Would you copy the records below, exactly and only from their first line through the line containing "hfov_deg: 27.8", without any pictures?

(SUPPLIED DATA begins)

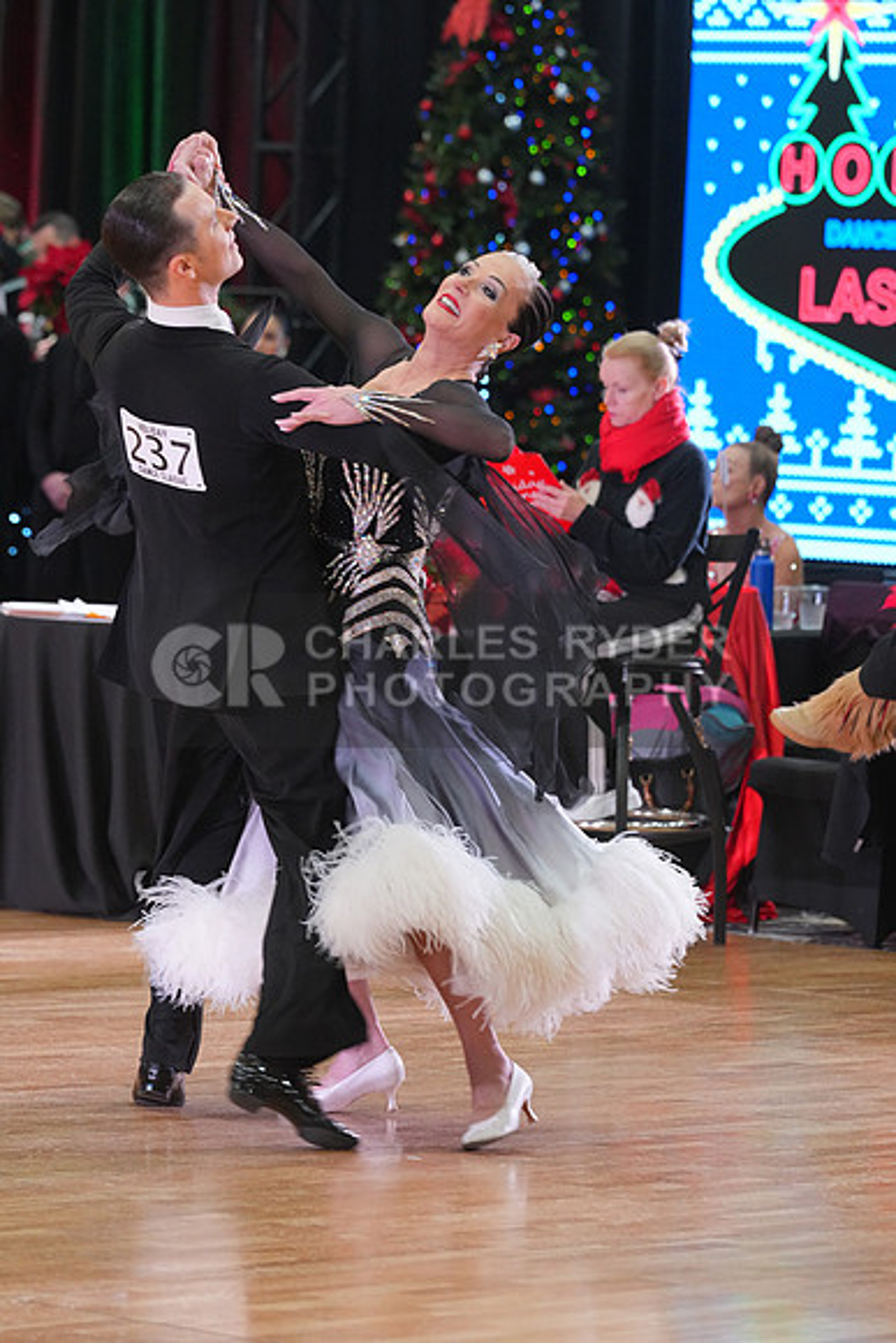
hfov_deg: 6.9
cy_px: 672
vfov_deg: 10.3
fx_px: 7462
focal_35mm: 200
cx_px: 448
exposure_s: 1/200
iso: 3200
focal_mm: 200
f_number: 5.6
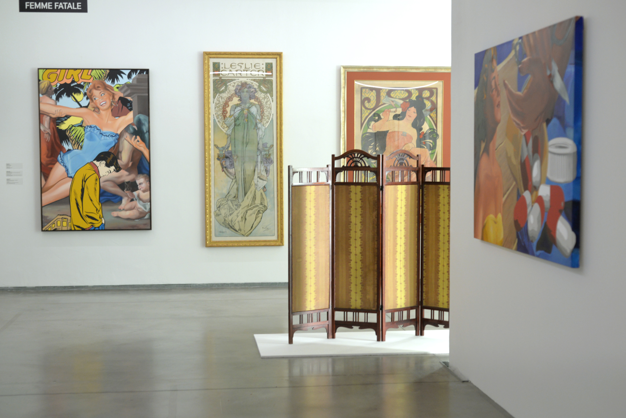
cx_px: 313
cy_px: 209
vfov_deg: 27.0
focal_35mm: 50
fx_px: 870
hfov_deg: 39.6
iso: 800
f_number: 3.5
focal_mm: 50
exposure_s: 1/50
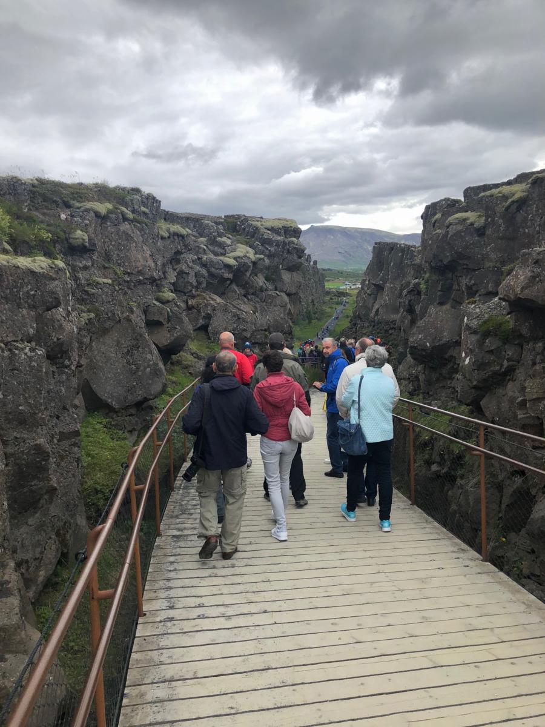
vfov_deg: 63.4
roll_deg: +2.8
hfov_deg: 49.7
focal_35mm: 28
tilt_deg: -6.6
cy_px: 364
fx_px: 588
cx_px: 272
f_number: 1.8
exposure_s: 1/706
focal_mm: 4
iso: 20
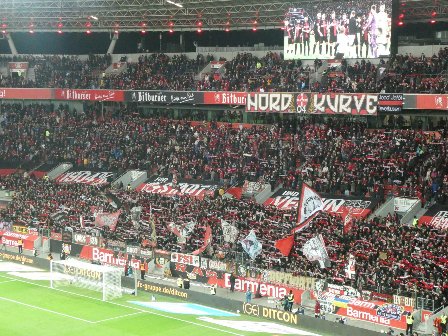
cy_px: 168
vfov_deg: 21.0
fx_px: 906
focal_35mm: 70
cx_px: 224
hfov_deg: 27.8
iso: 1250
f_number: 4.5
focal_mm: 12.5
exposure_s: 1/80
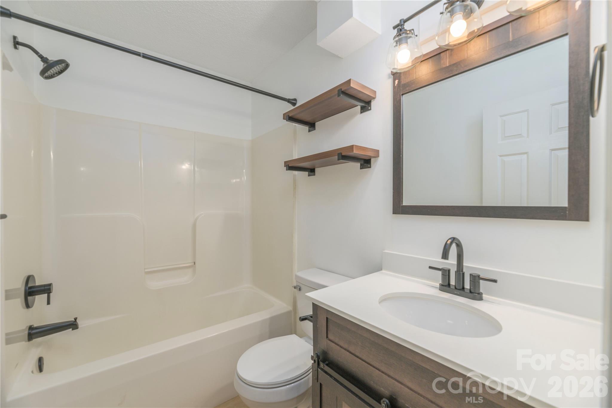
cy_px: 204
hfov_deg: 104.3
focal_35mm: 14
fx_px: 238
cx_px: 306
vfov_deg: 81.2
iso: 320
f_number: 8
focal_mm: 14
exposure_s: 1/125
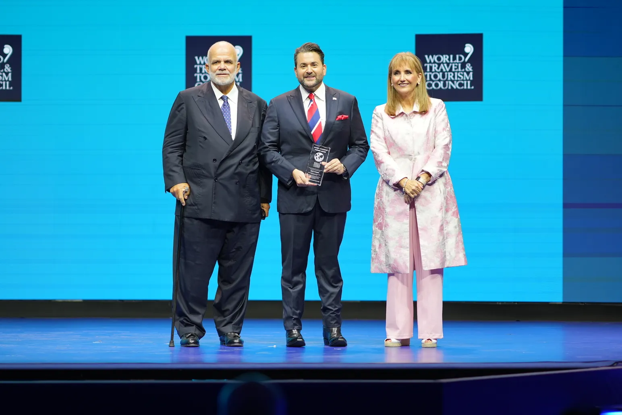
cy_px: 208
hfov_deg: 16.1
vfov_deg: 10.8
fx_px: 2194
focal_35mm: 127
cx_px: 311
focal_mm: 85
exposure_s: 1/200
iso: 250
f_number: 1.6
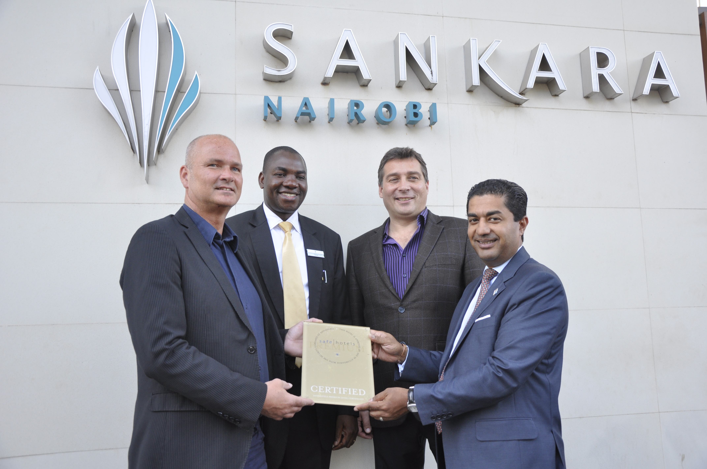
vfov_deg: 39.9
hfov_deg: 57.3
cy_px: 234
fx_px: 647
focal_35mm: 33
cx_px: 354
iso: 400
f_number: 5
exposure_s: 1/80
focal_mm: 22
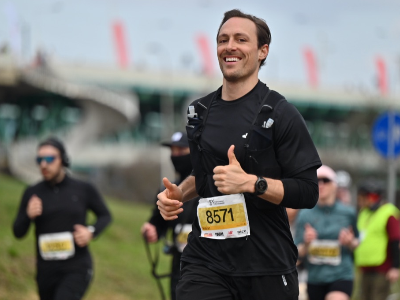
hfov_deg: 9.2
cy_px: 143
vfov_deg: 6.9
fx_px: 2497
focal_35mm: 216
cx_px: 209
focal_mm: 170
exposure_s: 1/5000
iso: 250
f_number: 2.8
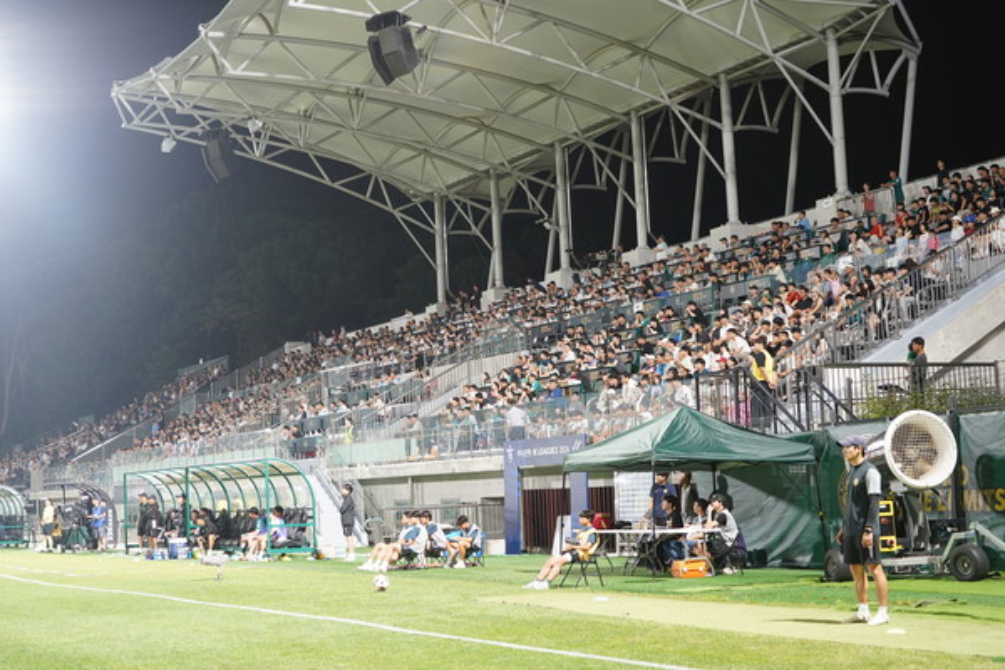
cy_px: 335
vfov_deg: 23.8
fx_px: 1591
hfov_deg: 35.1
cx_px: 502
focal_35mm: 57
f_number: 5
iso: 1250
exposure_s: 1/50
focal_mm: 57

(SUPPLIED DATA ends)

(ANSWER)
hfov_deg: 6.9
cy_px: 672
vfov_deg: 10.3
fx_px: 7462
focal_35mm: 200
cx_px: 448
exposure_s: 1/200
iso: 3200
focal_mm: 200
f_number: 5.6
cx_px: 313
cy_px: 209
vfov_deg: 27.0
focal_35mm: 50
fx_px: 870
hfov_deg: 39.6
iso: 800
f_number: 3.5
focal_mm: 50
exposure_s: 1/50
vfov_deg: 63.4
roll_deg: +2.8
hfov_deg: 49.7
focal_35mm: 28
tilt_deg: -6.6
cy_px: 364
fx_px: 588
cx_px: 272
f_number: 1.8
exposure_s: 1/706
focal_mm: 4
iso: 20
cy_px: 168
vfov_deg: 21.0
fx_px: 906
focal_35mm: 70
cx_px: 224
hfov_deg: 27.8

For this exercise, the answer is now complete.